Frau Stixová, einer der Höhepunkte in Ihrem Gemeindeleben der jüngeren Zeit war die Wiedereröffnung der Alten Synagoge von Pilsen. Sind Sie mit den Besucherzahlen zufrieden?
Um ehrlich zu sein: Ich habe mehr Besucher erwartet. Die Synagoge ist ja Teil eines landesweiten Museumsprojekts, bei dem zehn jüdische Gebäude in ganz Tschechien zu einer dezentralen Ausstellung verbunden werden. Aber wenn wir erst bekannter werden, dann kommen sicher auch mehr Interessenten.
Haben Sie eine konkrete Zahl, wie viele Besucher bislang da waren?
Nein. Wir ziehen jetzt die Bilanz des abgelaufenen Jahres, da ist es für neue Zahlen noch zu früh.
Eine gute Gelegenheit, bekannter zu werden, könnte das neue Jahr sein, in dem Pilsen europäische Kulturhauptstadt ist.
Wir versuchen ganz unabhängig davon, uns der Öffentlichkeit zu präsentieren. Daran ändert sich durch das Programm des Kulturhauptstadtjahres 2015 nichts. Aber sicherlich kommen in den nächsten Monaten mehr Besucher nach Pilsen – auf jeden Fall. Im April veranstalten wir bei uns in der Alten Synagoge zum Beispiel ein Konzert. Wir nennen es »Licht der Verständigung« – es ist allen gewidmet, die in den Konzentrationslagern umgekommen sind.
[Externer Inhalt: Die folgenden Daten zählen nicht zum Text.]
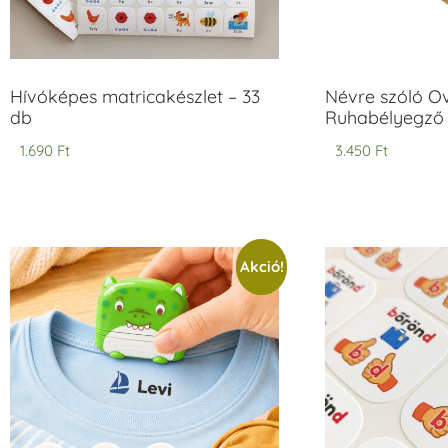
Hívóképes matricakészlet – 33
Névre szóló O
db
Ruhabélyegző 
1.690
Ft
3.450
Ft
Akció!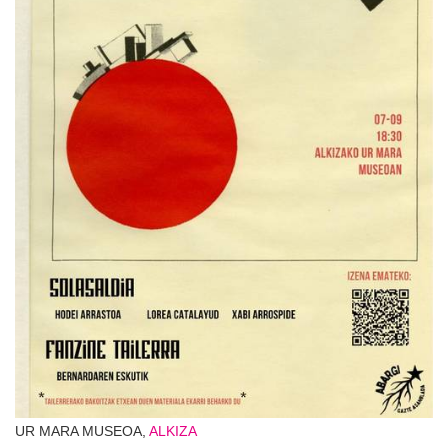
UR MARA MUSEOA,
ALKIZA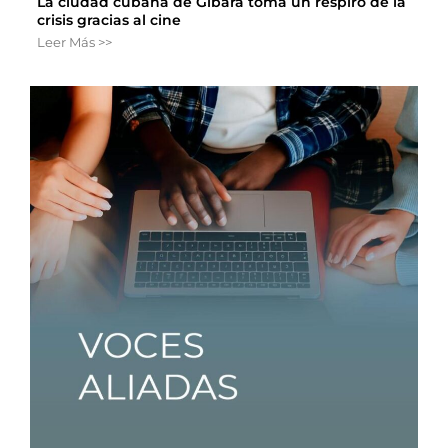
La ciudad cubana de Gibara toma un respiro de la
crisis gracias al cine
Leer Más >>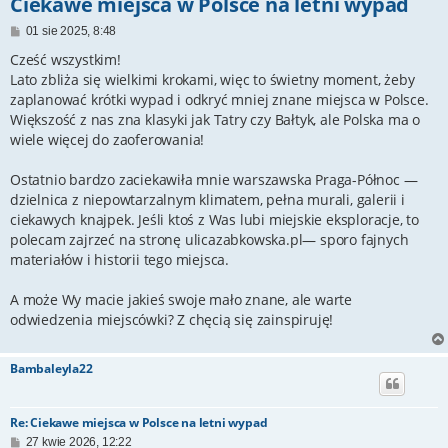
Ciekawe miejsca w Polsce na letni wypad
P
01 sie 2025, 8:48
o
s
Cześć wszystkim!
t
Lato zbliża się wielkimi krokami, więc to świetny moment, żeby
zaplanować krótki wypad i odkryć mniej znane miejsca w Polsce.
Większość z nas zna klasyki jak Tatry czy Bałtyk, ale Polska ma o
wiele więcej do zaoferowania!
Ostatnio bardzo zaciekawiła mnie warszawska Praga-Północ —
dzielnica z niepowtarzalnym klimatem, pełna murali, galerii i
ciekawych knajpek. Jeśli ktoś z Was lubi miejskie eksploracje, to
polecam zajrzeć na stronę ulicazabkowska.pl— sporo fajnych
materiałów i historii tego miejsca.
A może Wy macie jakieś swoje mało znane, ale warte
odwiedzenia miejscówki? Z chęcią się zainspiruję!
Bambaleyla22
Re: Ciekawe miejsca w Polsce na letni wypad
P
27 kwie 2026, 12:22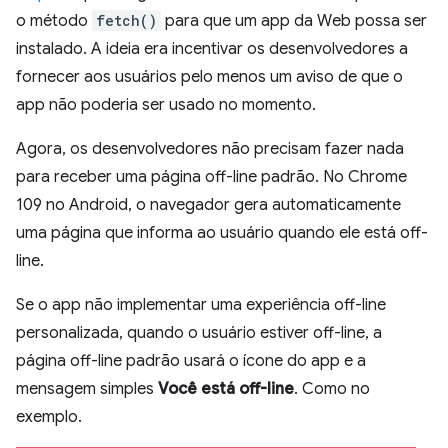
o método
fetch()
para que um app da Web possa ser
instalado. A ideia era incentivar os desenvolvedores a
fornecer aos usuários pelo menos um aviso de que o
app não poderia ser usado no momento.
Agora, os desenvolvedores não precisam fazer nada
para receber uma página off-line padrão. No Chrome
109 no Android, o navegador gera automaticamente
uma página que informa ao usuário quando ele está off-
line.
Se o app não implementar uma experiência off-line
personalizada, quando o usuário estiver off-line, a
página off-line padrão usará o ícone do app e a
mensagem simples
Você está off-line
. Como no
exemplo.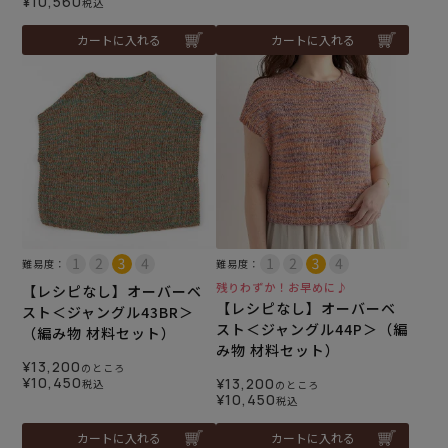
¥
10,560
税込
カートに入れる
カートに入れる
難易度：
難易度：
残りわずか！お早めに♪
【レシピなし】オーバーベ
【レシピなし】オーバーベ
スト＜ジャングル43BR＞
スト＜ジャングル44P＞（編
（編み物 材料セット）
み物 材料セット）
¥
13,200
のところ
¥
10,450
¥
13,200
税込
のところ
¥
10,450
税込
カートに入れる
カートに入れる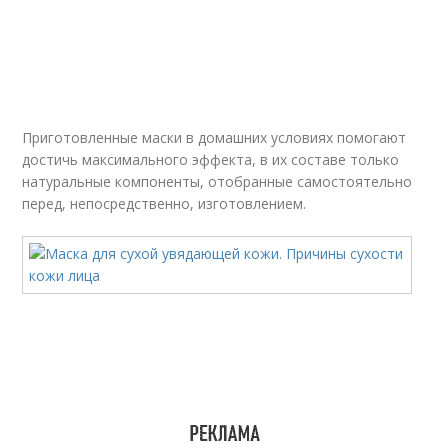
Приготовленные маски в домашних условиях помогают
достичь максимального эффекта, в их составе только
натуральные компоненты, отобранные самостоятельно
перед, непосредственно, изготовлением.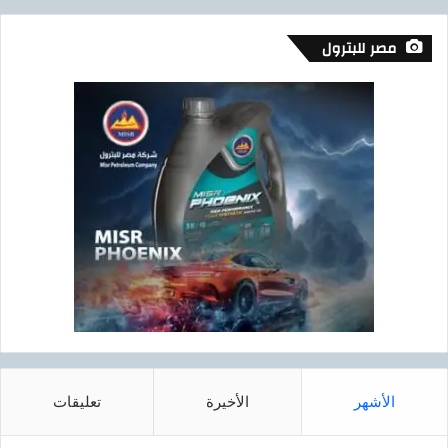
مصر للبترول
الأشهر
الأخيرة
تعليقات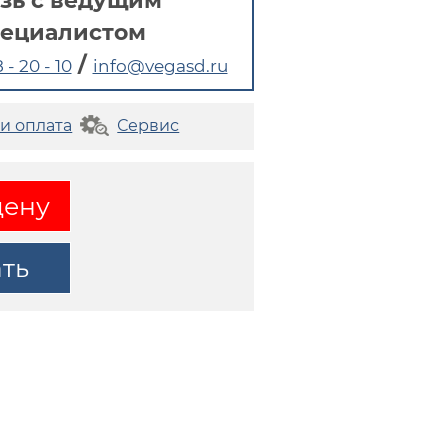
зь с ведущим
пециалистом
/
 - 20 - 10
info@vegasd.ru
 и оплата
Сервис
цену
ать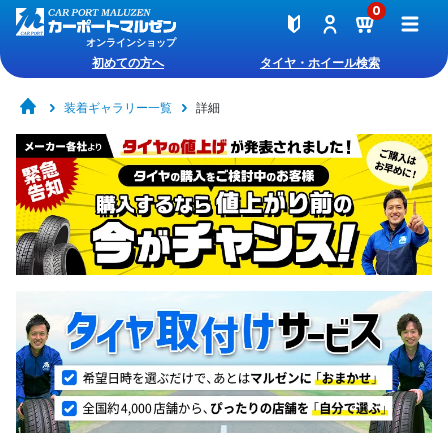
0
オンラインショップ
初めての方へ
タイヤ・ホイール検索
装着ギャラリー一覧
詳細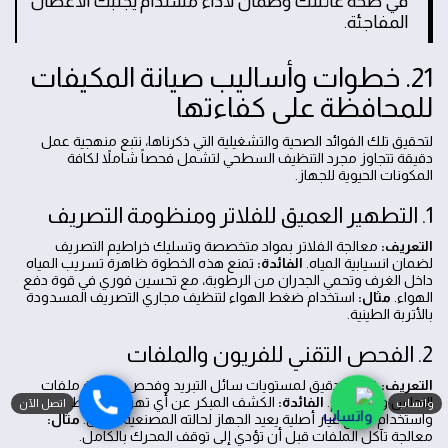
في صحة عائلتك وضمان لأداء مستدام يجنبك الأعطال
المفاجئة.
21. خطوات وأساليب صيانة المكيفات
للمحافظة على كفاءتها
لتحقيق تلك الفوائد الصحية والتشغيلية التي ذكرناها، نتبع منهجية عمل
دقيقة تتجاوز مجرد التنظيف السطحي لتشمل فحصاً شاملاً لكافة
المكونات الحيوية للجهاز.
1. التطهير العميق للفلاتر ومنظومة التصريف
التعريف:
معالجة الفلاتر بمواد متخصصة وتسليك خراطيم التصريف
لضمان انسيابية المياه.
الفائدة:
تمنع هذه الخطوة ظاهرة تسريب المياه
داخل الغرف وتحمي الجدران من الرطوبة، مع تحسين فوري في قوة دفع
الهواء.
مثال:
استخدام ضغط الهواء لتنظيف مجاري التصريف المسدودة
بالأتربة الطينية.
2. الفحص التقني للفريون والملفات
التعريف:
قياس دقيق لمستويات سائل التبريد وفحص سلامة ملفات
النحاس والألمنيوم.
الفائدة:
الكشف المبكر عن أي تهريب بسيط
واتساب
اتصل الآن
واستخدام قطع غيار أصلية يعيد الجهاز لحالته المصنعية الأولى.
مثال:
معالجة تآكل الملفات قبل أن تؤدي إلى توقف المحرك بالكامل.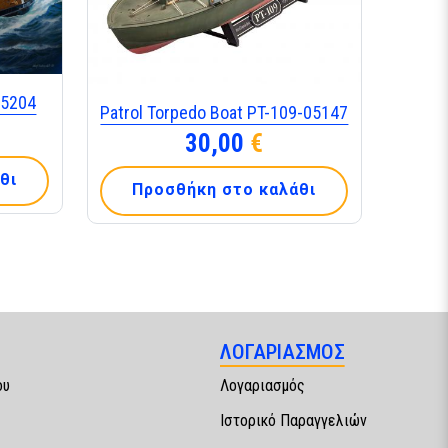
-5204
Patrol Torpedo Boat PT-109-05147
30,00
€
θι
Προσθήκη στο καλάθι
ΛΟΓΑΡΙΑΣΜΟΣ
ου
Λογαριασμός
Ιστορικό Παραγγελιών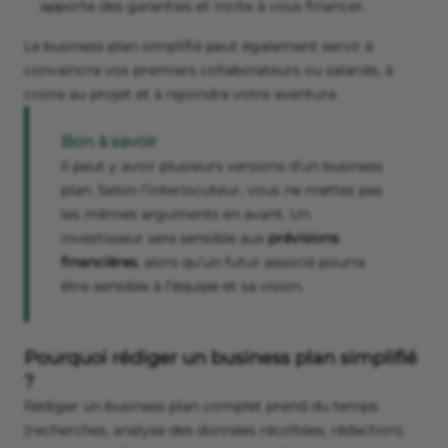
apporte des garanties et incite à vous financer.
Le business plan simplifié peut également servir à
convaincre vos premiers collaborateurs ou salariés, à
croire au projet et à rejoindre votre aventure
Bon à savoir
Il peut y avoir plusieurs versions d’un business
plan. Selon l’interlocuteur, vous ne mettez pas
les mêmes arguments en avant. Un
investisseur sera sensible aux
prévisions
financières
, alors qu’un futur associé pourra
être sensible à l’équipe et sa vision.
Pourquoi rédiger un business plan simplifié
?
Rédiger un business plan complet prend du temps
(recherches, analyse des données récoltées, rédaction).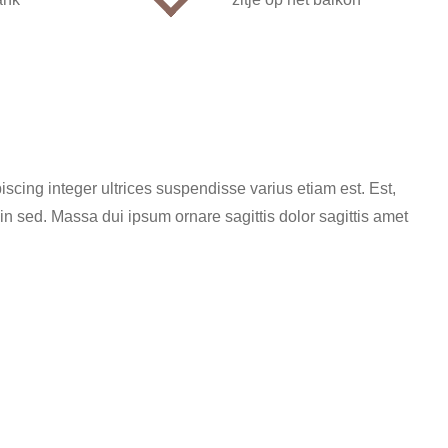
iscing integer ultrices suspendisse varius etiam est. Est,
 in sed. Massa dui ipsum ornare sagittis dolor sagittis amet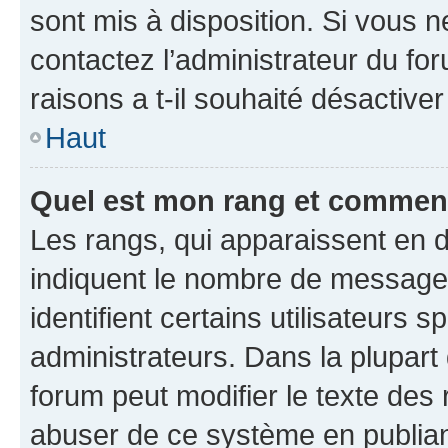
sont mis à disposition. Si vous n
contactez l’administrateur du fo
raisons a t-il souhaité désactiver
Haut
Quel est mon rang et comment 
Les rangs, qui apparaissent en d
indiquent le nombre de messages
identifient certains utilisateurs
administrateurs. Dans la plupart
forum peut modifier le texte des
abuser de ce système en publian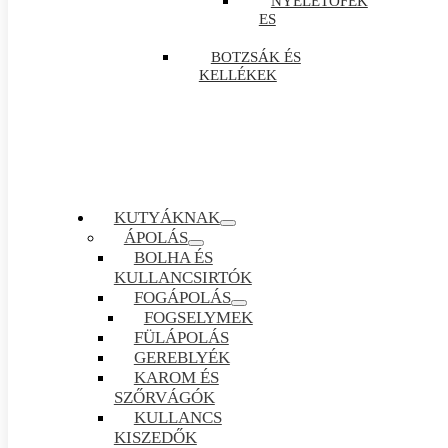
NYELETŐFÉK
ES
BOTZSÁK ÉS
KELLÉKEK
KUTYÁKNAK
ÁPOLÁS
BOLHA ÉS
KULLANCSIRTÓK
FOGÁPOLÁS
FOGSELYMEK
FÜLÁPOLÁS
GEREBLYÉK
KAROM ÉS
SZŐRVÁGÓK
KULLANCS
KISZEDŐK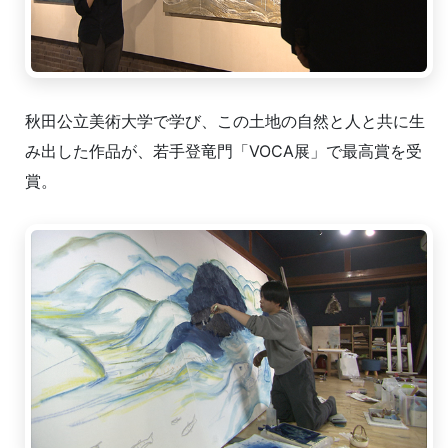
秋田公立美術大学で学び、この土地の自然と人と共に生
み出した作品が、若手登竜門「VOCA展」で最高賞を受
賞。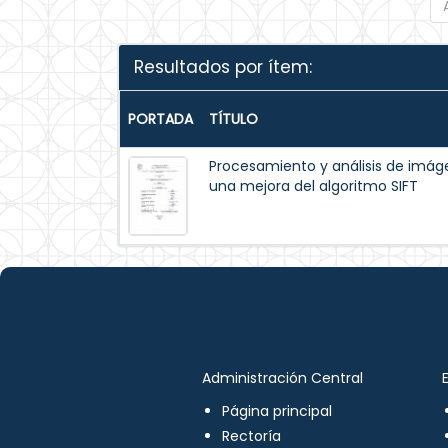
Resultados por ítem:
PORTADA
TÍTULO
Procesamiento y análisis de im
una mejora del algoritmo SIFT
Administración Central
Página principal
Rectoría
Welche Funktion hat denn die renovierte Synagoge für das Leben Ihrer Gemeinde?
Ach, wir sind ja nur noch 119 Mitglieder. Wir halten in der Alten Synagoge unsere Gottesdienste – die Feiertage begehen wir dort, auch den Schabbat feiern wir da. Es ist auf jeden Fall gut, dass wir sie wieder nutzen können, denn in der Großen Synagoge hat es tragisch ausgesehen, wenn wir da mit so wenigen Betern versammelt waren.
Die Große Synagoge steht nur ein paar Hundert Meter entfernt …
… und sie ist die zweitgrößte in Europa und die drittgrößte der Welt! Darauf sind wir stolz, das ist eine besondere Ehre für uns. Deshalb pflegen wir sie sehr gut und zeigen sie den Besuchern – natürlich auch in diesem Jahr, wenn die Kulturhauptstadtgäste kommen.
Ist Ihre Gemeinde außer durch das erwähnte Konzert in das Kulturhauptstadtprogramm eingebunden?
Nein, aber natürlich engagieren wir uns. Denken Sie zum Beispiel an unseren Garten der Erinnerung: Den haben wir als Gedenkort hinter der Alten Synagoge angelegt. Darin liegen viele weiße Steine, auf jedem steht der Name eines Pilsener Opfers des Nationalsozialismus. Als sich die Jury bei der Vergabe der Kulturhauptstadtwürde diesen Garten anschaute, bekam Pilsen dafür die höchste Punktzahl. Aber dass wir uns darüber hinaus im Programm engagieren – da hat sich bislang nichts angeboten.
Was sind für Sie die nächsten großen Aufgaben – jetzt, wo Ihre Alte Synagoge wieder im alten Glanz erstrahlt?
Als Nächstes nehmen wir uns das alte Rabbinerhaus vor. Dort wollen wir ein Schulungszentrum einrichten und eine Übernachtungsmöglichkeit für die Lehrer, die nach Pilsen reisen, um unsere Gemeindemitglieder zu unterrichten. Die Bauarbeiten sind also noch lange nicht zu Ende.
Mit der Vorsitzenden der Jüdischen Gemeinde Pilsen sprach Kilian Kirchgeßner.